HRI on insurance premiums: Comparing employer and exchange rates
Premium pricing on exchange plans is cheaper across the board than employer plans, in some cases substantially so. HRI found that the average median premium for gold plans was 8% lower than employer-sponsored plans, and 18% lower for the more comprehensive platinum plan. For an in-depth analysis read HRI’s new report, Health insurance premiums: Comparing ACA exchange rates to the employer-based market.
Upcoming events & deadlines
- February 28 – Deadline for eligible professionals to demonstrate meaningful use under the Medicare EHR incentive program.
- March 3 – Start of CMS testing week for ICD-10, a new, more detailed set of diagnosis codes that CMS is requiring all providers and insurers to adopt.
- March 7 – Deadline to submit letter of intent for last round of PCORI funding opportunities.
- March 31 – Extended deadline for those in the Pre-Existing Condition Insurance Plan to gain coverage through exchanges.

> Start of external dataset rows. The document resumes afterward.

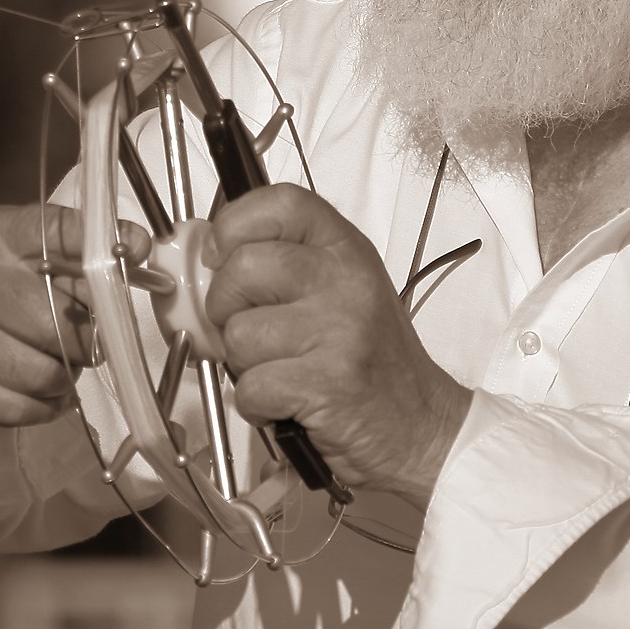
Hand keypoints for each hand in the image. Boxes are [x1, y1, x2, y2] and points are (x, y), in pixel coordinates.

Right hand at [0, 204, 147, 500]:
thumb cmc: (1, 291)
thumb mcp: (34, 254)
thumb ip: (84, 249)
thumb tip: (140, 249)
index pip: (58, 231)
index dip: (101, 249)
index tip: (135, 253)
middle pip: (60, 322)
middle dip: (86, 339)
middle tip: (83, 340)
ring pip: (46, 373)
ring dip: (65, 377)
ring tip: (56, 363)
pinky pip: (24, 408)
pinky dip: (44, 406)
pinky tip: (37, 388)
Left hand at [203, 185, 471, 508]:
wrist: (420, 425)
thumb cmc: (373, 361)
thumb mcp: (341, 290)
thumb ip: (287, 264)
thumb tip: (209, 256)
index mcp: (346, 249)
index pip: (280, 203)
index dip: (233, 224)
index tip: (219, 254)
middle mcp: (346, 280)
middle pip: (242, 267)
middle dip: (224, 308)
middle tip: (248, 331)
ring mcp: (340, 329)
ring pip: (238, 334)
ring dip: (243, 366)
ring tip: (280, 372)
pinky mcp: (328, 382)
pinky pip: (251, 387)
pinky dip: (256, 406)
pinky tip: (286, 403)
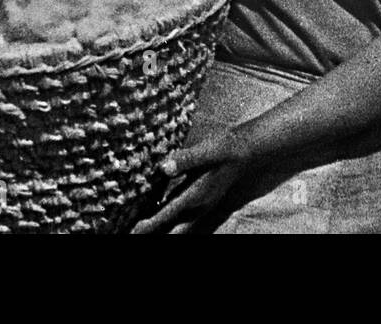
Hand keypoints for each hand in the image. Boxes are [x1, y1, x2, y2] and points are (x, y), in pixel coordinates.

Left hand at [131, 138, 247, 233]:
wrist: (246, 150)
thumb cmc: (226, 148)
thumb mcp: (207, 150)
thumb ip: (186, 160)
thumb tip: (163, 168)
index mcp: (197, 194)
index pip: (169, 213)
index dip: (151, 223)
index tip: (135, 229)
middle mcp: (199, 204)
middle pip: (173, 226)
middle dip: (154, 230)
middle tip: (134, 231)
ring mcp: (201, 204)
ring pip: (178, 222)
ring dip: (162, 226)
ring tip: (142, 226)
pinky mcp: (201, 199)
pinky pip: (182, 214)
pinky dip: (169, 216)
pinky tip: (158, 210)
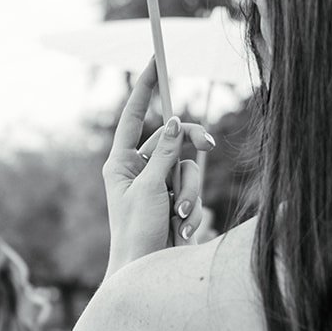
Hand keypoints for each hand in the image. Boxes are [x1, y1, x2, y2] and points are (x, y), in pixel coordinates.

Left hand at [103, 59, 215, 275]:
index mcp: (121, 163)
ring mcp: (159, 186)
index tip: (154, 60)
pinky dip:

- March 31 – Open enrollment in health insurance exchanges scheduled to end for 2014.
Quote of the week
"Customer service is essential, and it is real private-sector-kind of customer service we need to provide," said Christine Ferguson, director of the Rhode Island Health Benefits Exchange, describing customer service as a differentiator for state based exchanges over the federal exchange.
In the news
CVS made nationwide news Wednesday when it announced that it would stop selling cigarettes and other tobacco products in all of its 7,600 pharmacy locations. CVS Caremark officials noted that they are “continually looking for ways to promote health and reduce the burden of disease,” and that the sale of tobacco is “inconsistent with our purpose.” The decision is estimated to cost $2 billion in sales.
Six million – The updated number of exchange enrollments according to a new report by the CBO. The estimate is one million less than CBO’s original estimate in May 2013. CBO cites technical problems as the cause for the projected drop in enrollment.